THE MODEL ESTIMATION DID NOT TERMINATE NORMALLY DUE TO AN ERROR IN THE COMPUTATION. CHANGE YOUR MODEL AND/OR STARTING VALUES.
Are you sure you want ib WITH sb@0? Growth factor are likely to be correlated within a process. You may want to try with all 4 across-process WITH statements @0. Or, have all 6 WITHs free. You may also want to analyze the binary part by itself to see if you need a free sb variance.
I am using 2-part data with log transformation in a growth model. For the plot of observed and estimated means, I was wondering if there is a way to get the geometric mean instead of the arithmetic mean for the observed values?
Dear Dr. Muthen, Do you have an example how to fit a two-part model using long format data? I know how to do that using wide format data, but for my current case, I have to use long format data. Otherwise, I have to create 70 more variables with missing values for everyone using wide format data. Thank you so much,
I have a quick question about how intensive a potential model might be for MPlus to handle.
I'm doing an autoregressive latent panel model. One set of factors at 2 time points is continuous. The other set is zero inflated with non-integers, so two-part modeling will be necessary.
All of this data is complex survey, so weights need to be applied, and I'm also going to need to estimate the model in a multilevel framework. This is because I want to see if a level 2 variable moderates the cross-lagged effects at level 1.
Before I go down the rabbit hole I want to make sure I'm not at a threshold of MPlus capability, so is this going to be maxing out the capabilities of MPlus?
anonymous Z posted on Friday, February 05, 2016 - 12:28 pm
I am fitting a two-part model. For Part 1 (the binary part), the variance of the linear slope was not significant. However, when I added treatment condition as one covariate, it showed that the treatment was a significant predictor of the linear slope for the binary part. Does this sound right to you? Can a covariate have significant effects on a parameter estimate without significant variance?
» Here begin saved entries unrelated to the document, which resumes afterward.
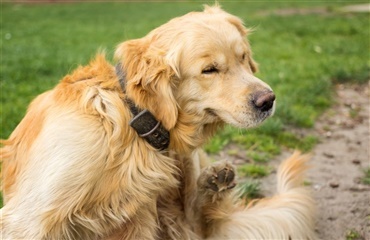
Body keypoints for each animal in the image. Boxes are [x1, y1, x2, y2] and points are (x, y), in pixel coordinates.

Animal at [0, 4, 316, 239]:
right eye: (209, 70)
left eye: (243, 58)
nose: (268, 100)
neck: (131, 116)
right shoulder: (28, 218)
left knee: (197, 224)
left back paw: (213, 183)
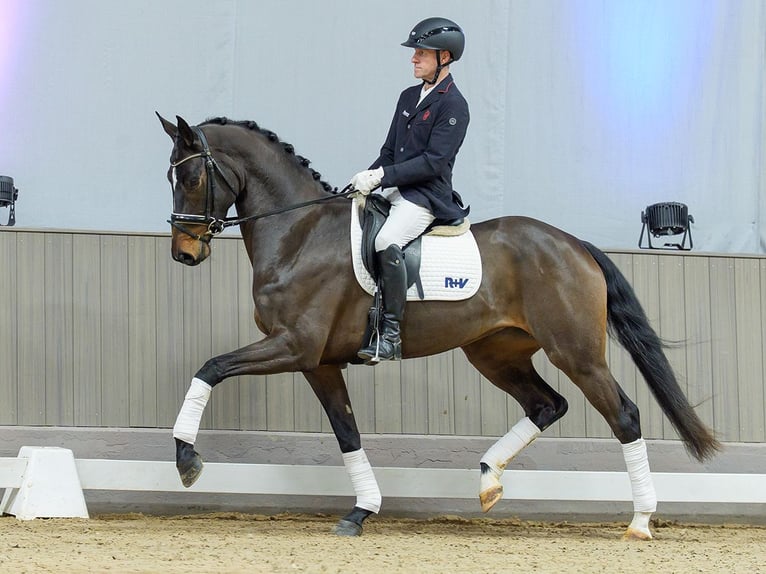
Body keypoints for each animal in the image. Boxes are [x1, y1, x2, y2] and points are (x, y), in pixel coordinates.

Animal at [157, 113, 719, 540]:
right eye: (171, 178)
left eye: (192, 179)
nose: (184, 254)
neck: (300, 233)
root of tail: (573, 243)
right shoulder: (318, 362)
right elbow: (347, 433)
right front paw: (361, 511)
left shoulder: (294, 346)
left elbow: (210, 368)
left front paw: (186, 459)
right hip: (494, 353)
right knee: (547, 405)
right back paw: (488, 480)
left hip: (576, 353)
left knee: (623, 415)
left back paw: (640, 521)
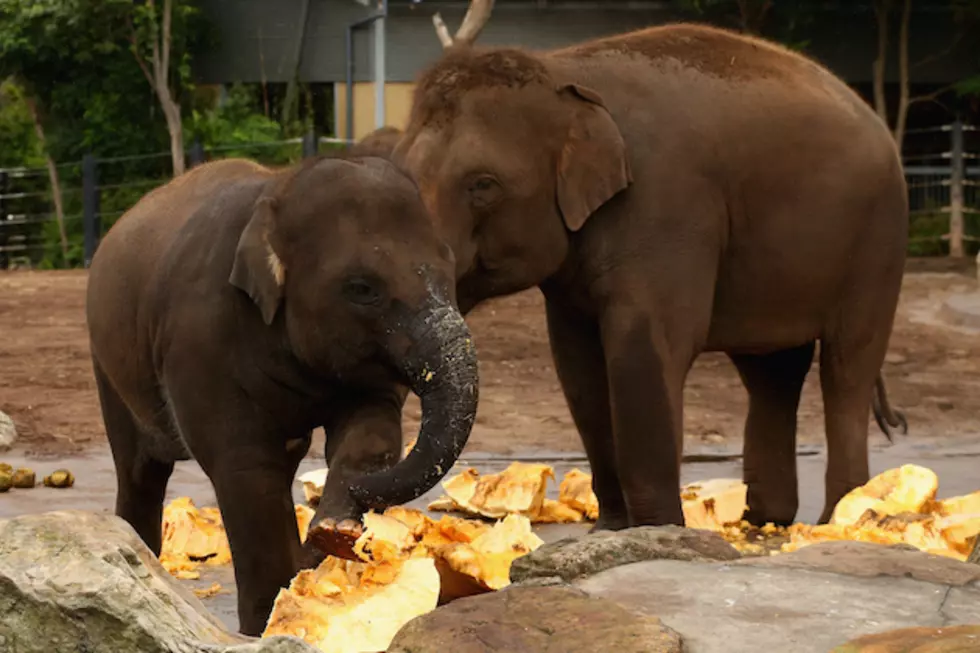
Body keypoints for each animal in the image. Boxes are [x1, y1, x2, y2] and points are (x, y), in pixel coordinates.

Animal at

Yes, this is a common finding. Perhaps due to higher power when the covariate is included.
anonymous Z posted on Friday, February 05, 2016 - 8:55 pm
Thanks for your prompt response. So did you mean that I can explain the results as that the treatment has effects on the slope growth factor for the binary part even though the variance is not significant?
i want to run a two part model. I have used exactly the code from example 6.16. But I get the message: “Categorical variable BIN1 contains less than 2 categories.”
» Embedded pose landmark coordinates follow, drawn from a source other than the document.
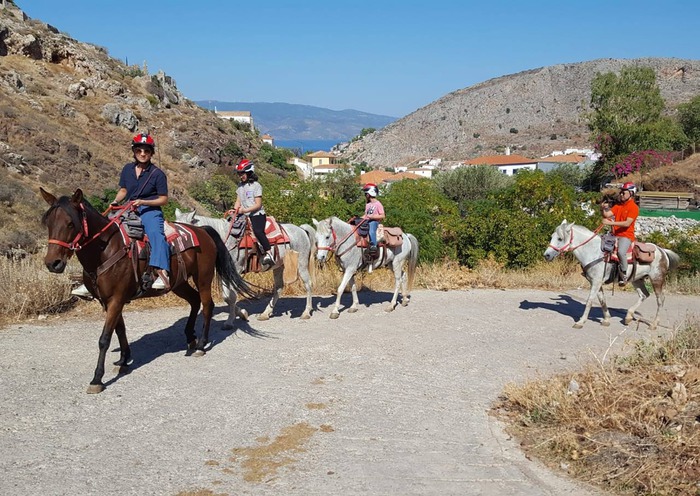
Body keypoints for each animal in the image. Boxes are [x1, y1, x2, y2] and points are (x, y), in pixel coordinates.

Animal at [41, 188, 254, 394]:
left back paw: (201, 344)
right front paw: (124, 360)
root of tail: (203, 231)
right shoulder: (109, 300)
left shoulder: (116, 299)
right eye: (48, 223)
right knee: (194, 301)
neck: (106, 250)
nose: (53, 263)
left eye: (70, 224)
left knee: (207, 305)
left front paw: (97, 379)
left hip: (202, 278)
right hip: (179, 283)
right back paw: (190, 338)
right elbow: (120, 329)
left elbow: (105, 338)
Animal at [175, 208, 318, 328]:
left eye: (185, 235)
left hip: (301, 264)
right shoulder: (225, 273)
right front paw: (242, 313)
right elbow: (226, 297)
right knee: (278, 288)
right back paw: (265, 313)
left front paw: (229, 321)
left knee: (308, 284)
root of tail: (301, 229)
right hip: (279, 266)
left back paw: (306, 312)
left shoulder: (236, 271)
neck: (225, 239)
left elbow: (232, 296)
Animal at [544, 220, 680, 330]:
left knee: (660, 299)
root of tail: (662, 251)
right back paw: (628, 317)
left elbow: (589, 301)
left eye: (560, 238)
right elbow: (602, 300)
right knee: (644, 295)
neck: (593, 251)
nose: (547, 255)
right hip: (637, 279)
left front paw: (581, 322)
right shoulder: (595, 282)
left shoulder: (596, 282)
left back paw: (654, 324)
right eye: (552, 236)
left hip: (657, 279)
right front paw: (606, 319)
Other Questions are: - at which point (place in the code) do I implement the other variables (not only the count variable(s)) from the model? - at which point (place in the code) do I implement the actual model code?
Kerry Lee posted on Thursday, August 09, 2018 - 2:37 am
Dear Prof Muthen,
I want to use a cut-point of 3 for creating a two-part binary variable. This works fine when the variable is not transformed (i.e., count for the variable tallies with count from SPSS).
However, when I use the DEFINE command to scale the variable (VAR = VAR/1.5), adjusting the cut-point does not have any effect. The output under "COUNTS FOR CATEGORICAL VARIABLES" shows that a value above the cut-point is included.